- WORK TO BE COMPLETED: Within the records below, find each line that holds the string "neuron", then copy it.
Segment Start: TASK INPUTS
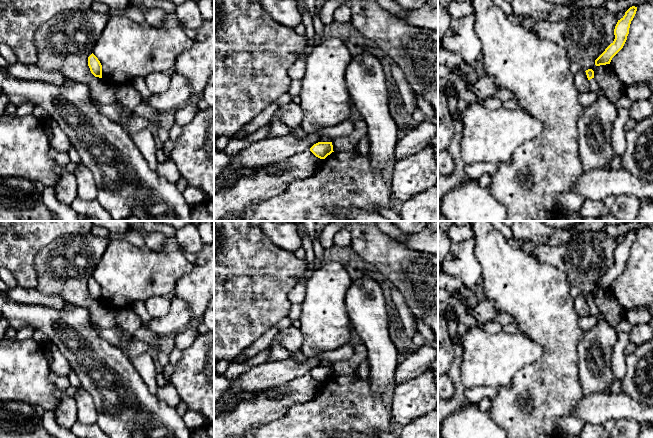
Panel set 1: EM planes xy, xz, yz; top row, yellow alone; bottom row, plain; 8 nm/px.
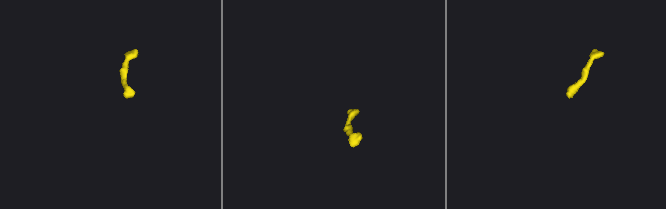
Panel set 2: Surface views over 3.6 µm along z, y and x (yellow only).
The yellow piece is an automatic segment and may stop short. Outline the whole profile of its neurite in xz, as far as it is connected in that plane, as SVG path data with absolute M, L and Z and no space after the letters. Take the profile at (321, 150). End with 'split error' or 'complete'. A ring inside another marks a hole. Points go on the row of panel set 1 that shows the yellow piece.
M318 142L310 148L310 151L320 159L325 159L334 152L332 142Z; complete

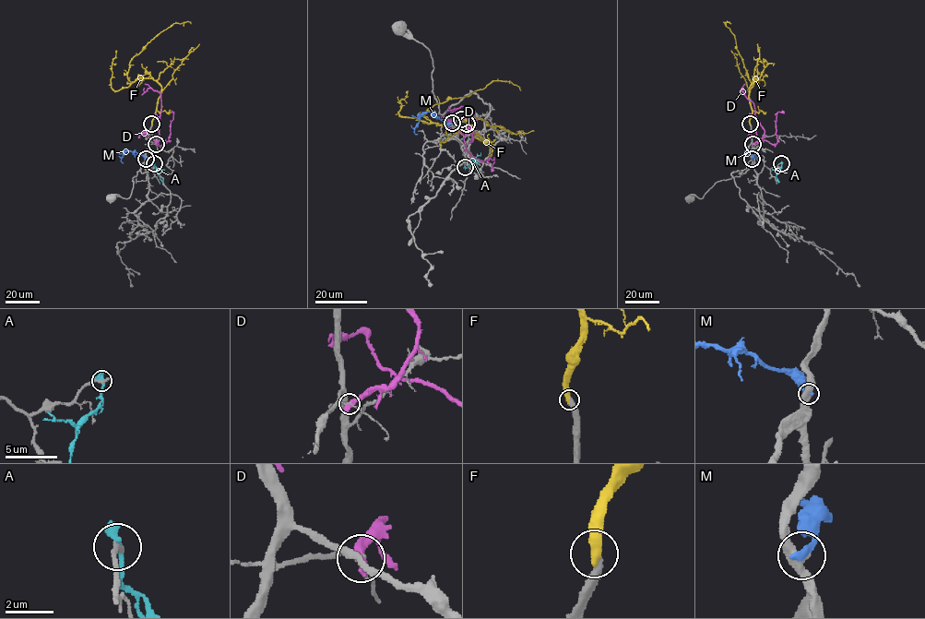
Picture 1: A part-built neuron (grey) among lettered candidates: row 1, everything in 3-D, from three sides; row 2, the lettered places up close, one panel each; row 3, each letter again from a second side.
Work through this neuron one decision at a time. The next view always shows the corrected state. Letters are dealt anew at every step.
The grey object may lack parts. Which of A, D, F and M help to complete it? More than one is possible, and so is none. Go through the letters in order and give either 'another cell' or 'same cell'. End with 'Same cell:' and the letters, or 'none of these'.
A: another cell
D: another cell
F: same cell
M: another cell
Same cell: F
Segment End: TASK INPUTS
- WRITTEN RESPONSE:
Picture 1: A part-built neuron (grey) among lettered candidates: row 1, everything in 3-D, from three sides; row 2, the lettered places up close, one panel each; row 3, each letter again from a second side.
Work through this neuron one decision at a time. The next view always shows the corrected state. Letters are dealt anew at every step.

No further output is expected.